(Supplied passage begins)
So, it's iso-8859-1.  Maybe I could do my post and accept only UTF-8.  That could work.


>
>>>> But, I have lots of data that has some of these charaters and it's
>>>> causing problems for writefln.  Any ideas how to change a non-UTF-8
>>>> string to a
>>>> UTF-8 string?
>>>
>>> If you had saved it in utf-8, you could simply load it and print it. As this isn't working, I assume you've saved it in another encoding.
>>
>> But I didn't.  It must be WindoZE or Windows, as others call it.
>
>Windows has nothing to do with the problem AFAICS.
>
>A program "A software using IE as client" has saved the data in a certain encoding.
>
>You're reading that data, into a char[], and then printing it with writef, which finds an invalid UTF-8 character, because the data isn't UTF-8 encoded, it's something else.
>
>> There are two
>> ways of entering an é on the computer.
>> 1. Using the ALT key + 130 on the number keys on the right side of the
>> keyboard
>> or having two keyboards on your system and changing keyboards when
>> needed.
>
>Sure, and when you enter that 'é' the program you enter it into has _lots_ of different options as to how to encode it. UTF-8 is the option you need it to take, or, you need to transcode from the option it uses, to UTF-8.
>
>Regan

again, thanks.


March 01, 2005
jicman wrote:

> So, it's iso-8859-1.  Maybe I could do my post and accept only UTF-8.  That
> could work.

You're in luck then. It's by far the simplest to convert to UTF...

--anders
March 01, 2005
Anders_F_Bj=F6rklund?= says...
>
>jicman wrote:
>
>> So, it's iso-8859-1.  Maybe I could do my post and accept only UTF-8.  That could work.
(Supplied passage ends)
(Input data begins)
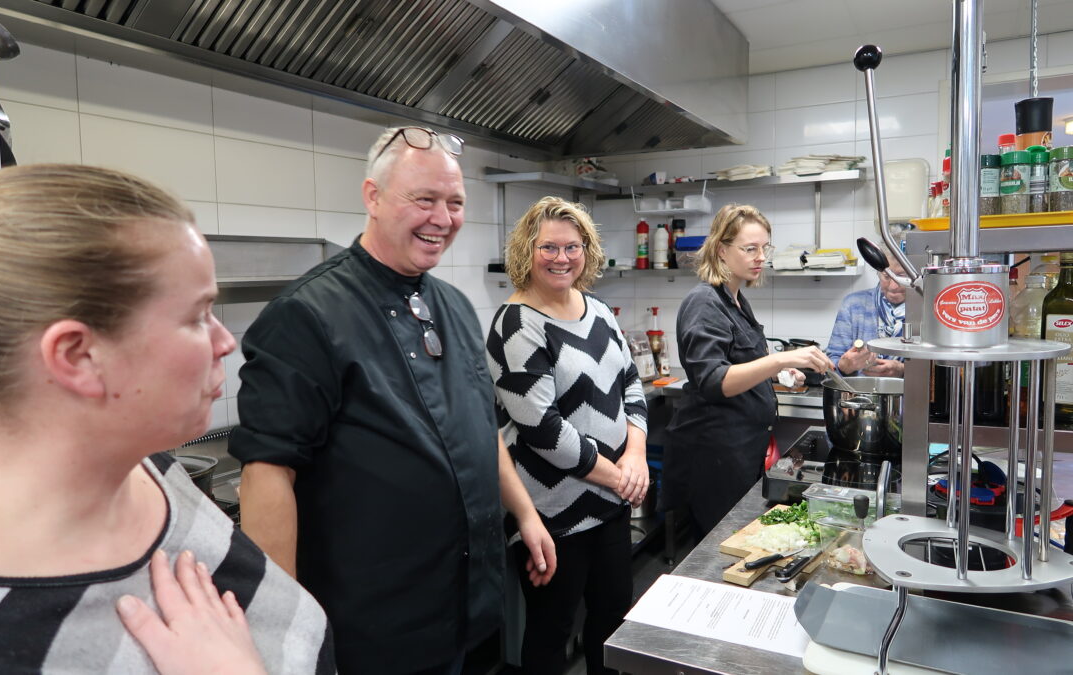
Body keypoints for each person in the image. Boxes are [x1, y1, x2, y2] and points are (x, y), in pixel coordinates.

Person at [229, 126, 555, 675]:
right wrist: (283, 628)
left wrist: (525, 513)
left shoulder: (453, 304)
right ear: (373, 197)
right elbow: (267, 473)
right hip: (376, 628)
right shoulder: (307, 315)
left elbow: (479, 428)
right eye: (423, 199)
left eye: (454, 203)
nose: (442, 218)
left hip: (469, 607)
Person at [0, 164, 333, 673]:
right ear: (78, 355)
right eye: (198, 316)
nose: (226, 341)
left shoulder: (155, 470)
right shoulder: (16, 640)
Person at [487, 196, 648, 675]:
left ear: (587, 250)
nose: (562, 258)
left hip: (611, 503)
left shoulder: (597, 309)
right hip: (552, 514)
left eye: (572, 247)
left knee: (613, 623)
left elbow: (631, 383)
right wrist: (618, 476)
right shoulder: (515, 324)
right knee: (550, 631)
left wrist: (636, 454)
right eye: (548, 248)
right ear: (526, 252)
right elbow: (544, 430)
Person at [663, 204, 835, 539]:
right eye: (750, 248)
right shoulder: (704, 302)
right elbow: (714, 381)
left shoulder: (736, 299)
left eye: (764, 248)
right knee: (716, 549)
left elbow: (738, 363)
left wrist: (777, 376)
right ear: (721, 250)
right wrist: (781, 360)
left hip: (741, 450)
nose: (760, 257)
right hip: (712, 455)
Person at [826, 253, 907, 377]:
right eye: (886, 276)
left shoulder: (930, 310)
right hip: (860, 395)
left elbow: (937, 372)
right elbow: (829, 368)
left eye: (901, 277)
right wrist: (844, 366)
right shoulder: (853, 305)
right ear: (878, 273)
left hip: (910, 396)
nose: (893, 286)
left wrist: (902, 370)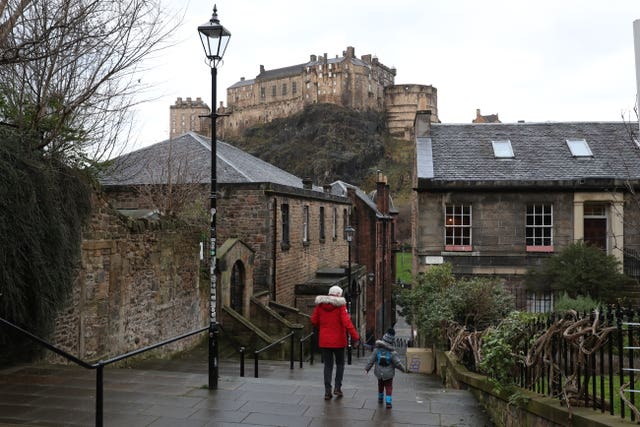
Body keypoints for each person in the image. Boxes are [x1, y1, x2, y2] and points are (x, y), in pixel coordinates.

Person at [310, 285, 360, 400]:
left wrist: (323, 327)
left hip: (325, 341)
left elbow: (313, 320)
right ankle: (337, 388)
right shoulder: (340, 307)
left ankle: (327, 391)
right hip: (338, 341)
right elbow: (347, 323)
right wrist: (355, 337)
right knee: (340, 364)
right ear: (339, 295)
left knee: (328, 365)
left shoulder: (320, 305)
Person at [364, 328, 407, 409]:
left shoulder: (377, 349)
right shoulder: (392, 353)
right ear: (392, 341)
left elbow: (371, 360)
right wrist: (404, 369)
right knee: (388, 387)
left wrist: (367, 368)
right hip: (389, 374)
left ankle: (380, 398)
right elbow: (397, 363)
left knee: (380, 385)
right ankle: (388, 402)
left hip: (379, 372)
(Input data ends)
* _Assigned task 1_: Translate this sentence from the character-encoding thread into German: "Windows has nothing to do with the problem AFAICS."
* _Assigned task 2_:
Answer these from the character-encoding thread:
(a) Which encoding is the data said to be in?
(b) In the first of the two ways to enter an é, which key and number are used, and on which part of the keyboard?
(c) What date appears on the later replies?
* _Assigned task 3_: Carry the character-encoding thread forward from its last line.

* _Exercise output 1_: Soweit ich sehe, hat Windows nichts mit dem Problem zu tun.

* _Exercise output 2_:
(a) iso-8859-1
(b) The ALT key plus 130, typed on the number keys on the right side of the keyboard.
(c) March 01, 2005

* _Exercise output 3_:
>
>You're in luck then. It's by far the simplest to convert to UTF...
>
>--anders

I don't have time right now... (time constraint!), but did came up with this little function for anyone out there to use, for a quick "print patching":

char[] CheckForUTF8(char[] name)
{
char[] outStr = null;
foreach(char c;name)
if(std.ctype.isascii(c) > 0)
outStr ~= c;
else
outStr ~= "+";
return outStr;
}

it will replace the offending character to a + and allow printing. :-)  Hey, I didn't say it was pretty. :-)  It just allows me to print.  So, now the output looks like:


----------------------------------------------------------------
--    6
Counting forms for jcabrera (cabrera, jos+ isa+as)      --
Application :       Qty   Deleted      Left     Total
DocumentToken :      2589         0      2589      2596
Distribute :         7         0         7        19
Total Forms :      2596         0         0      2615
2596 forms took 29.1392 sec || Avg forms/sec =  87.989

----------------------------------------------------------------

Pretty, uh? :-)

thanks for all the help and info.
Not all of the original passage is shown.